*** Opening of RECORDS SUPPLIED ***
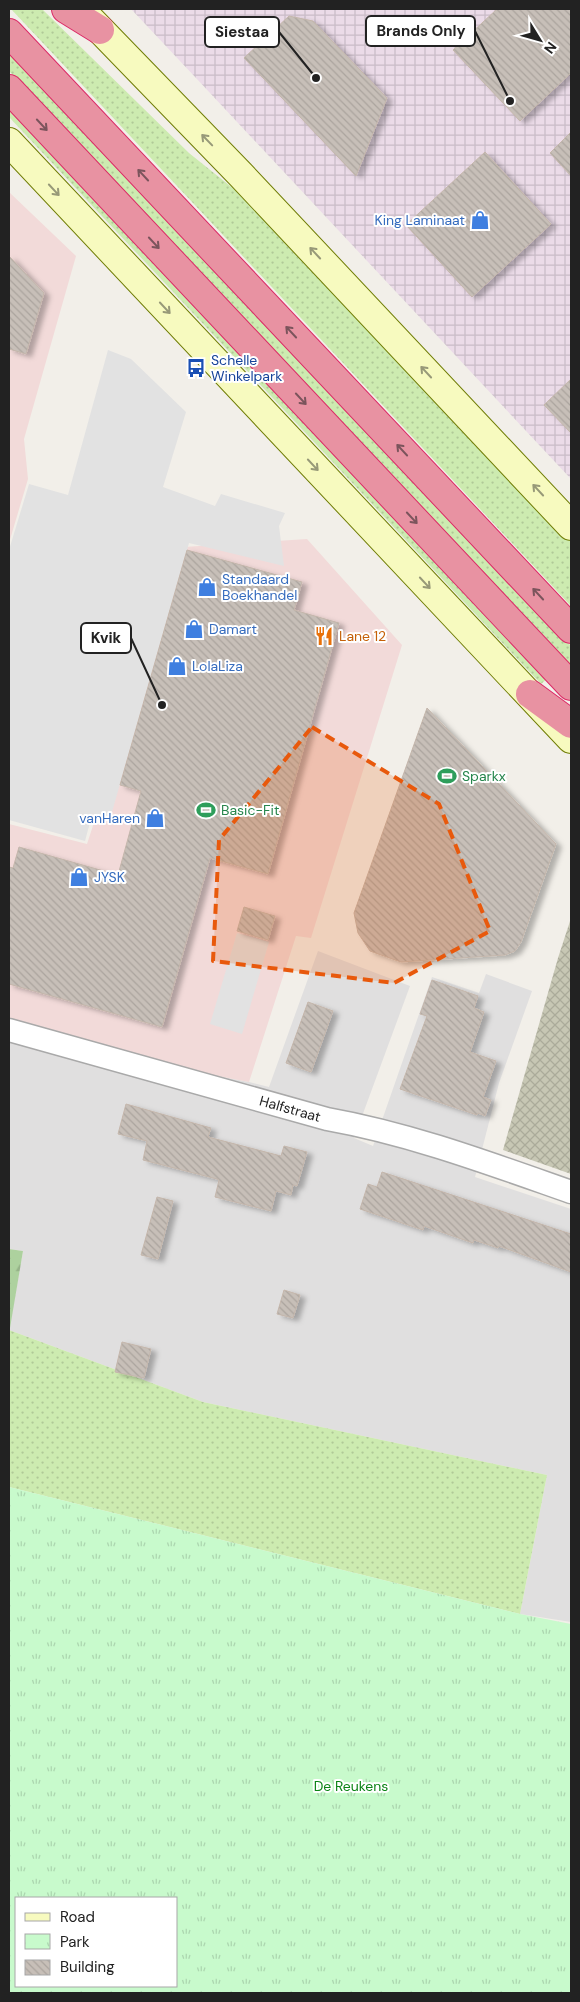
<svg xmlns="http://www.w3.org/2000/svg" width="580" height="2002" viewBox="0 0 580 2002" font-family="'DM Sans',sans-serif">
  <defs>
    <pattern id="industrial-grid" width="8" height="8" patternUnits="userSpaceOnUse" patternTransform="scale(1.25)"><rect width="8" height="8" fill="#ebdbe8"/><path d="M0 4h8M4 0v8" fill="none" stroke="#c9bcc7"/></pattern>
    <pattern id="construction-cross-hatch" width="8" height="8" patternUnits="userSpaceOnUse" patternTransform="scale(1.25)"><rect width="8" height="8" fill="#c7c7b4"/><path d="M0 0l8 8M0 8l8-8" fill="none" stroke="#abab9a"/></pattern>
    <pattern id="grass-dots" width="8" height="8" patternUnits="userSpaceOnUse" patternTransform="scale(1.25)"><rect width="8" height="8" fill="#cdebb0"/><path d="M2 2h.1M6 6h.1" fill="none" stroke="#b0c997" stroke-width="1.8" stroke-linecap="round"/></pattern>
    <pattern id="forest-firs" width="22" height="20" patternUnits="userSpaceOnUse" patternTransform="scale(1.25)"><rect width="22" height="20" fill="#add19e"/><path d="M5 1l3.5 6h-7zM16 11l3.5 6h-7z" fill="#95b388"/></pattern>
    <pattern id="park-tufts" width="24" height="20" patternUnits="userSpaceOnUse" patternTransform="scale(1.25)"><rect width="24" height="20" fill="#c8facc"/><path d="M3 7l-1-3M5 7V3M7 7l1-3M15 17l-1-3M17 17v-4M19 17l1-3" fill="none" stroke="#acd6af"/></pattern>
    <pattern id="building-back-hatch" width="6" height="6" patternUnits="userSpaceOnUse" patternTransform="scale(1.25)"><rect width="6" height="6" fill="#c7bfb8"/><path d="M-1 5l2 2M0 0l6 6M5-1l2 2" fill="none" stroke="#aba49e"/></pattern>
    <filter id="shadow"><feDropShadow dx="5.5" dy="3" stdDeviation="2.5" flood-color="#0004"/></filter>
  </defs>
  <rect width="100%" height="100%" fill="#f2efe9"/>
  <path fill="#e0dfdf" d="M318,951L410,986L354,1138L373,1146L432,977L479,993L486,974L532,991L499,1083L475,1177L571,1209V1622L520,1614L547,1475L203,1402L9,1330L23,1251L9,1249V1036L249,1082L269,1087Z"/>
  <path fill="#f2dad9" d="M9,192L76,256L24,439L28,479L9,543Z
    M307,539L402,645L311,938L296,936L249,1082L9,1036V824L87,844L184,547Z"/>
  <path fill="url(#industrial-grid)" d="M131,9H571V479L196,78Z"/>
  <path fill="url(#construction-cross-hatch)" d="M571,918V1174L503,1150L558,958Z"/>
  <path fill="url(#grass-dots)" d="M11,9H42L189,153L265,214L571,542V606Z
    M9,50L571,646V669L9,71Z
    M9,107L548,678L541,684L9,117Z
    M9,1330L203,1402L547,1475L520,1614L9,1487Z"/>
  <path fill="url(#forest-firs)" d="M9,1249L23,1251L9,1334Z"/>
  <path fill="url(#park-tufts)" fill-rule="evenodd" d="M9,1487L520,1614L571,1624V1993H9ZM16,1898H176V1986H16Z"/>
  <path fill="#e2e2e2" d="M108,350L131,359L186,412L163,487L215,506L221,494L285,513L279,526L284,566L189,543L110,819L92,815L85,841L9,820V550L29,484L68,495Z
    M237,933L269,942L242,1034L210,1024Z"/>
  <path fill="url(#building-back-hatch)" stroke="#c4b6ab" filter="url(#shadow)" d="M497,9H571V73L520,121L453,50Z
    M289,16L313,21L387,98L356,176L244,58Z
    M571,132V176L550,153Z
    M485,152L551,224L472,297L406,225Z
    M9,256L44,293L26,354L9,349Z
    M571,379V433L544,405Z
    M187,550L302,582L294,610L339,623L268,874L210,858L162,1027L9,984V867L13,868L19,847L118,875L141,791L120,785Z
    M427,708L556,844L521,942L515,951L505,955L401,962L370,951L358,933L354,913Z
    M244,907L275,916L268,940L237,931Z
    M432,980L478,996L474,1008L484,1012L470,1052L496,1061L483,1097L491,1100L485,1116L478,1113L477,1115L400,1089L427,1016L420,1014Z
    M308,1002L333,1011L311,1072L286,1063Z
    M126,1104L211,1128L208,1137L281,1156L284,1146L307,1152L297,1186L293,1185L291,1195L276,1191L271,1211L215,1197L219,1180L217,1179L143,1160L147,1141L118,1134Z
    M382,1172L571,1234V1272L499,1246L498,1248L474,1240L473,1243L424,1226L423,1230L360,1209L368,1184L377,1187Z
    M157,1197L173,1201L158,1259L141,1255Z
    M284,1290L300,1295L293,1318L277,1314Z
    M122,1342L151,1349L144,1378L115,1372Z"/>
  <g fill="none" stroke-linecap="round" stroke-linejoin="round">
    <g stroke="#a9a9a9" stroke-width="25">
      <g id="minor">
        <path id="s1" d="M9,1030L327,1119C411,1134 491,1164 571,1192"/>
      </g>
    </g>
    <g stroke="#707d05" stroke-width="30">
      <path id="secondary" d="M83,12L241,175L571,526
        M9,142L571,739"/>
    </g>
    <g stroke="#dc2a67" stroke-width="30">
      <path id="motorway" d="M66,9L100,30
        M9,33L571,629
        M9,89L571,686
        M530,694L571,724"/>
    </g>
    <use href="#minor" stroke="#fff" stroke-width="22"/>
    <use href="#secondary" stroke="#f7fabf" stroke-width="28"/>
    <use href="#motorway" stroke="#e892a2" stroke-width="28"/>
  </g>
  <defs><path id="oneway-shaft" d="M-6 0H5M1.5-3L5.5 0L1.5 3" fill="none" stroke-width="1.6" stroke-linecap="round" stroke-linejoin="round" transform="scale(1.25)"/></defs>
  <g stroke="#7b545c">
    <use href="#oneway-shaft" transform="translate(42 125) rotate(47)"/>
    <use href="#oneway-shaft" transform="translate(143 175) rotate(-133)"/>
    <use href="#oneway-shaft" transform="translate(154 243) rotate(47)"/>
    <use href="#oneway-shaft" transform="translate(291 332) rotate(-133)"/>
    <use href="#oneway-shaft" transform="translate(301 399) rotate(47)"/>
    <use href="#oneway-shaft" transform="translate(402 450) rotate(-133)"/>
    <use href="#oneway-shaft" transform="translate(412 518) rotate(47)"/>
    <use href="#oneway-shaft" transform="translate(538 594) rotate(-133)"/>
  </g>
  <g stroke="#979978">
    <use href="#oneway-shaft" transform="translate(207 140) rotate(-134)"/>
    <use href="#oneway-shaft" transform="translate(54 190) rotate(47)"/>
    <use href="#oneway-shaft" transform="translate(315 253) rotate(-133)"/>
    <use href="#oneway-shaft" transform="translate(165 308) rotate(47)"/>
    <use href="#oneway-shaft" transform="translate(426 372) rotate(-133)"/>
    <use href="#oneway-shaft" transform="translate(313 465) rotate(47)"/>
    <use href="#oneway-shaft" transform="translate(538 490) rotate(-133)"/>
    <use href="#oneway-shaft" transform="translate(425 583) rotate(47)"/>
  </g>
  <path fill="#e8590c" fill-opacity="0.2" stroke="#e8590c" stroke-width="4" stroke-dasharray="10 6" stroke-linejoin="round" d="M312,727L439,804L490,931L394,983L213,961L219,840Z"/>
  <defs>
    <g id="shop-bare" transform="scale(1.5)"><path d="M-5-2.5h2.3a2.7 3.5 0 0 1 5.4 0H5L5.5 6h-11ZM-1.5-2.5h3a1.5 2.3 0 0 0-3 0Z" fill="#3f7fe0" stroke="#fff" stroke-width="2.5" paint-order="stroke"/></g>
    <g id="bus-bare" transform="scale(1.5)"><path d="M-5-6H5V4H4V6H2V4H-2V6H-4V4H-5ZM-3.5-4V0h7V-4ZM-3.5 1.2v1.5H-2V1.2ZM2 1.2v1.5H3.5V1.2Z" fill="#1a4fb4" stroke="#fff" stroke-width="2.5" paint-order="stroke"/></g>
    <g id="restaurant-bare" transform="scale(1.5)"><path d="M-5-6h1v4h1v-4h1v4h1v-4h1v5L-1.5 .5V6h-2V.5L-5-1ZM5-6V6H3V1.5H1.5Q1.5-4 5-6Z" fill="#e8710a" stroke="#fff" stroke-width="2.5" paint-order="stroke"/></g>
    <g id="stadium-bare" transform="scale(1.5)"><path d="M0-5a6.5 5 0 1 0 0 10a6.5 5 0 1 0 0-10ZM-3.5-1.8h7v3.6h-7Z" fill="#2e9e5b" stroke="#fff" stroke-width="2.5" paint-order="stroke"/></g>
  </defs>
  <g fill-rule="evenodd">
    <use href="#shop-bare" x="480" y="220"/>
    <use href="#bus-bare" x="196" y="368"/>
    <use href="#shop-bare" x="207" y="587"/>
    <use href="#shop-bare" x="194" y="629"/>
    <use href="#restaurant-bare" x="324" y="636"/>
    <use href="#shop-bare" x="177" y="666"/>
    <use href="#stadium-bare" x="447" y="776"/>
    <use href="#stadium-bare" x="206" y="810"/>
    <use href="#shop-bare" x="155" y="818"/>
    <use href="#shop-bare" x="79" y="877"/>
  </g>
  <g text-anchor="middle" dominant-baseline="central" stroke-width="4" stroke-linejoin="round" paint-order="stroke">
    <g font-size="14" fill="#366cbe" stroke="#fff" text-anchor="start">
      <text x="465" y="220" text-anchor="end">King Laminaat</text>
      <text x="222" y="579">Standaard<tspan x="222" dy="16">Boekhandel</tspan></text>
      <text x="209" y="629">Damart</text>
      <text x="192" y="666">LolaLiza</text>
      <text x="140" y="818" text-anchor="end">vanHaren</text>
      <text x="94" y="877">JYSK</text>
    </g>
    <g font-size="14" fill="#164399" stroke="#fff" text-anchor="start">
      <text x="211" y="360">Schelle<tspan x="211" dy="16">Winkelpark</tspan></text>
    </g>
    <g font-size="14" fill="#c56008" stroke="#fff" text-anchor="start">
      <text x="339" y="636">Lane 12</text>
    </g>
    <g font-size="14" fill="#27864d" stroke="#fff" text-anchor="start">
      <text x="462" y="776">Sparkx</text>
      <text x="221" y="810">Basic-Fit</text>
    </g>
    <g font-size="14" fill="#222" stroke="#fff">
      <text stroke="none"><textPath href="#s1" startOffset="292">Halfstraat</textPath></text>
    </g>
    <g font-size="14" fill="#0c8416" stroke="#fff">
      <text x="351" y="1786">De Reukens</text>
    </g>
  </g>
  <path fill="none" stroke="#222" stroke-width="2" d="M510 101L475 31M316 78L279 32M162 705L131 638"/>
  <g fill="#222" stroke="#fff" stroke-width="2">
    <circle cx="510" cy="101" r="5"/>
    <circle cx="316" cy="78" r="5"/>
    <circle cx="162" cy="705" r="5"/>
  </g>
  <g fill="#fff" stroke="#222" stroke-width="2">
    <rect x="366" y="16" width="109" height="30" rx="5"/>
    <rect x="205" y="17" width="74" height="30" rx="5"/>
    <rect x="81" y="623" width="50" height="30" rx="5"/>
  </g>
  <g font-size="15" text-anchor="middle" font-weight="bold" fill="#222">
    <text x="421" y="36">Brands Only</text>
    <text x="242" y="37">Siestaa</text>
    <text x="106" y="643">Kvik</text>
  </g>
  <rect width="580" height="2002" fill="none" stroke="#222222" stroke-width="20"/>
  <rect x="15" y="1897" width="162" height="90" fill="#ffffff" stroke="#a7a7a7"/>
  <rect x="25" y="1913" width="25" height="8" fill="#f7fabf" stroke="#a7a7a7"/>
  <text x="60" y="1922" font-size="15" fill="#222222">Road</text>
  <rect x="25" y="1934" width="25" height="15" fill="url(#park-tufts)" stroke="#a7a7a7"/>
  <text x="60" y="1947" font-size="15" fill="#222222">Park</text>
  <rect x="25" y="1960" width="25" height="15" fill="url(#building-back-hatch)" stroke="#a7a7a7"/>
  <text x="60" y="1972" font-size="15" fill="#222222">Building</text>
  <g transform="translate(540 40) rotate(127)" stroke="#ffffff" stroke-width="4" paint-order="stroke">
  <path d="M0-4L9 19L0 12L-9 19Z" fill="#222222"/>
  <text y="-8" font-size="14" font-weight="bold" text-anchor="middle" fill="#222222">N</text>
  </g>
</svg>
*** Close of RECORDS SUPPLIED ***
How many lines above contain the word "middle"? Reply with only the number.

3